We continue to allow buildings along the shoreline. We pretend somehow the seas will recede before we have to pay the bills. We don't make the hard choices politically on land use or other economic investments. Instead, we still ask for better data before we decide.

We do not have to wait for better models to get better data on climate change impacts here. We had a nor’easter in November producing a storm surge of 5 feet above Mean Higher High Water (above the average spring tide line). That gives us a snapshot of where the water will come with 5 feet of sea level rise – no modeling needed.

Here the policy process already has enough information to act: where the pavement got wet, you should stop allowing development and withhold public investments in redevelopment.

In our region, waiting for the EaSM results will mean we get another 6-12 cm of sea level rise and the promise of even more. Worse, in the interim we will have allowed more houses, hotels, and strip malls along the coast, raising the eventual expense of this problem – either in having to buy back these structures we have permitted or in higher insurance premiums as the buildings are flooded by future storms.

Waiting for EaSM model runs also distracts the local and state policy process from the “low hanging fruit:” all the reasonable "no brainer" approaches that make sense today and make even more sense with climate change. There are simple things we can be doing - don't build on the shoreline or on moving shore features like barrier islands, add at least a couple of feet of elevation to new infrastructure before it is built, etc.

So today I spend much of my time trying to undo the past 30 years of my work seeking perfection in forecasts. I ask local government officials to make decisions in advance of perfect knowledge because we know enough and to wait is to invite disastrous results.

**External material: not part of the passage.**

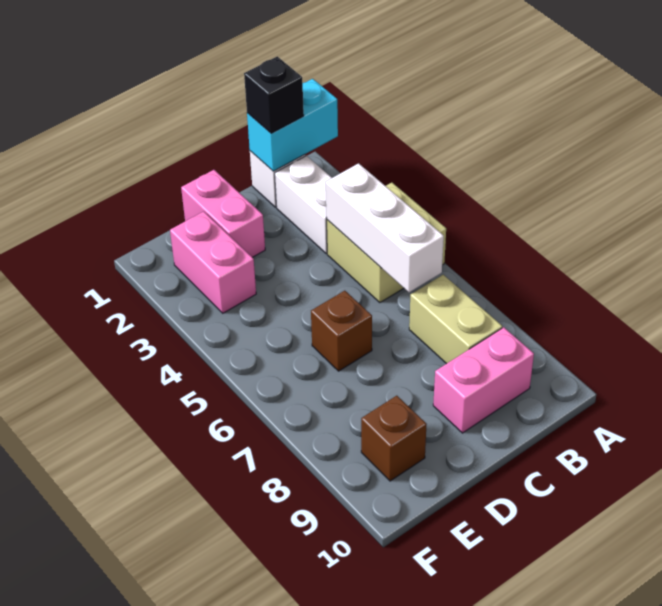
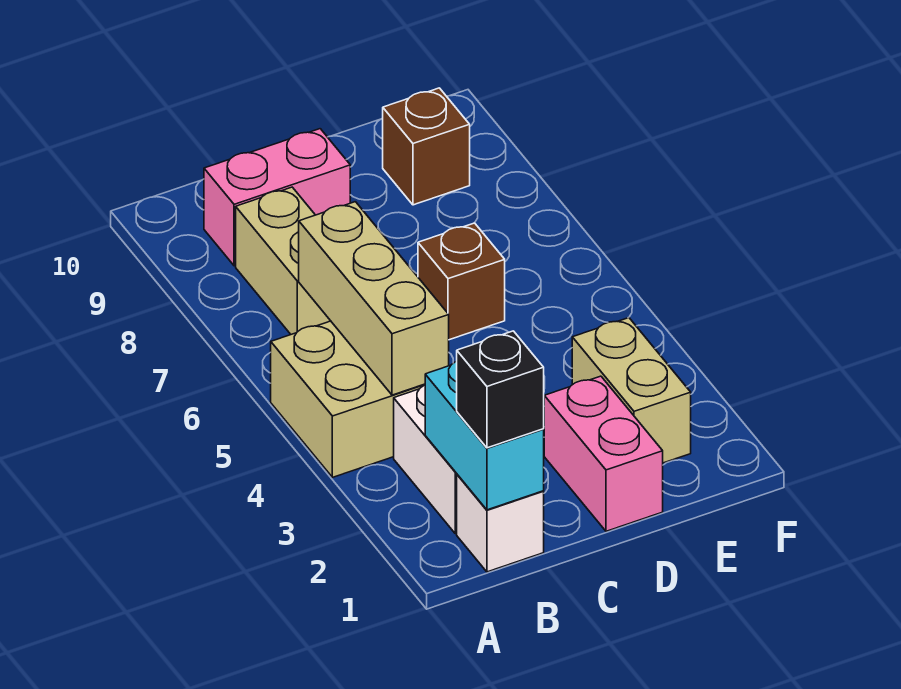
cyan 1x2 brick [247,79,338,171] -> cyan 1x2 brick turned to [425,361,544,510]
white 1x3 brick [326,163,444,292] -> tan 1x3 brick [299,202,449,395]
pink 1x2 brick [170,211,256,313] -> tan 1x2 brick [572,318,691,463]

I spend my days trying to change the world one IHOP Kiwanis Club meeting at a time, proselytizing on sea level rise. I don’t need to wait for these model runs and I certainly don’t need the distraction from my work they will cause.

If this new federal modeling effort, if other initiatives like the National Oceanographic and Atmospheric Administration Climate Service lull the policy process into some dream state that promises them finer data, they will dither and delay. This delay will allow more houses on the shoreline, more port facilities built without considering sea level rise, etc.

If I had control of that $50 million, I’d take $2 million to gather real-world anecdotes of the changes that are happening: flowers blooming earlier, fire ants moving north, storm surges getting higher, robins staying longer in the fall, thawing permafrost catching fire. Then I’d take all this real-world evidence of the climate change that is already taking place and I’d spend $48 million working every Rotary Club, neighborhood association, and Scout Troop with this information until the nodding heads moved policymakers to action before it is too late.